[Opening Input for this task section]
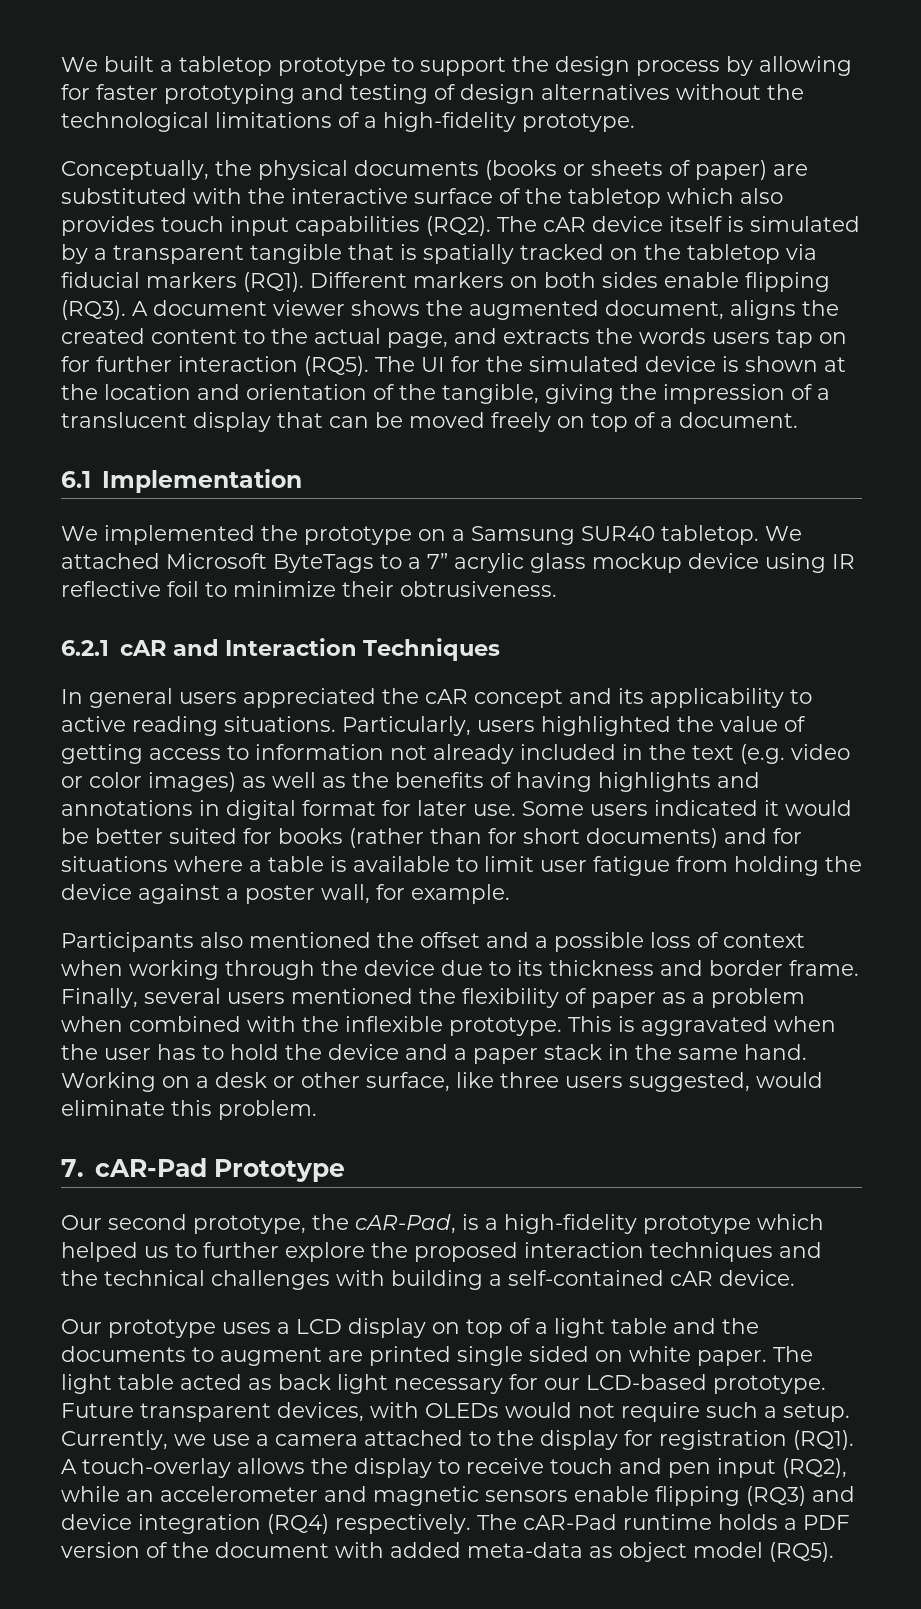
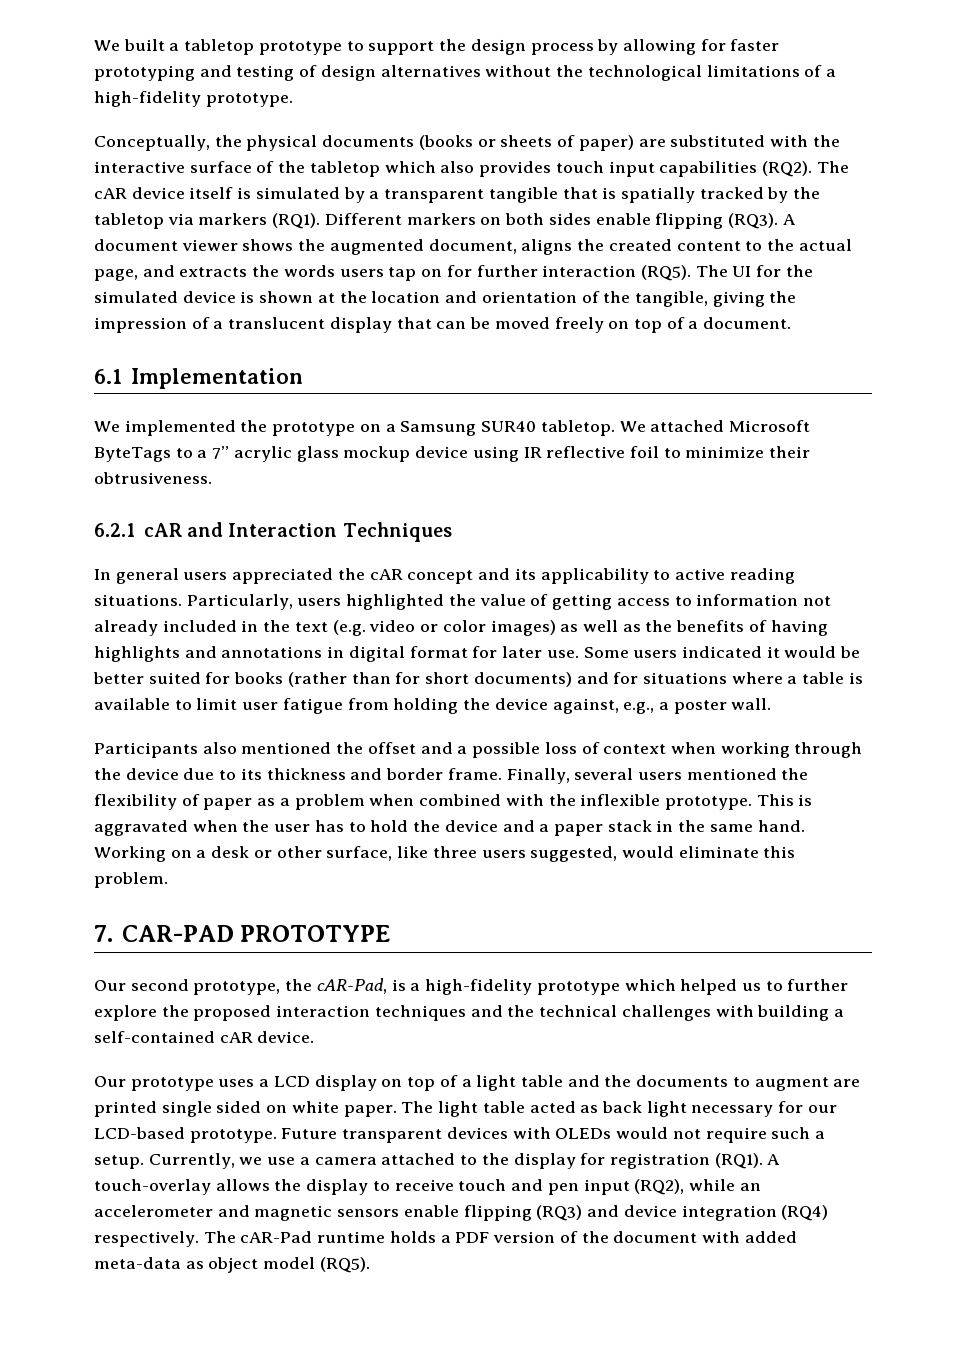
[610,248,638,260] on -> [767,187,789,203] by
[61,272,140,288] fiducial -> (194, 219) none
[138,884,510,904] against a poster wall, for example. -> [552,698,772,714] against, e.g., a poster wall.
[94,1158,345,1182] cAR-Pad Prototype -> [121,925,391,942] CAR-PAD PROTOTYPE
[277,1402,364,1422] devices, -> [446,1127,508,1139] devices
[Closing Input for this task section]
Task to carry out ->
The expected output is every line of the data, unchanged, with the pictures skipped.

Task solution ->
[610,248,638,260] on -> [767,187,789,203] by
[61,272,140,288] fiducial -> (194, 219) none
[138,884,510,904] against a poster wall, for example. -> [552,698,772,714] against, e.g., a poster wall.
[94,1158,345,1182] cAR-Pad Prototype -> [121,925,391,942] CAR-PAD PROTOTYPE
[277,1402,364,1422] devices, -> [446,1127,508,1139] devices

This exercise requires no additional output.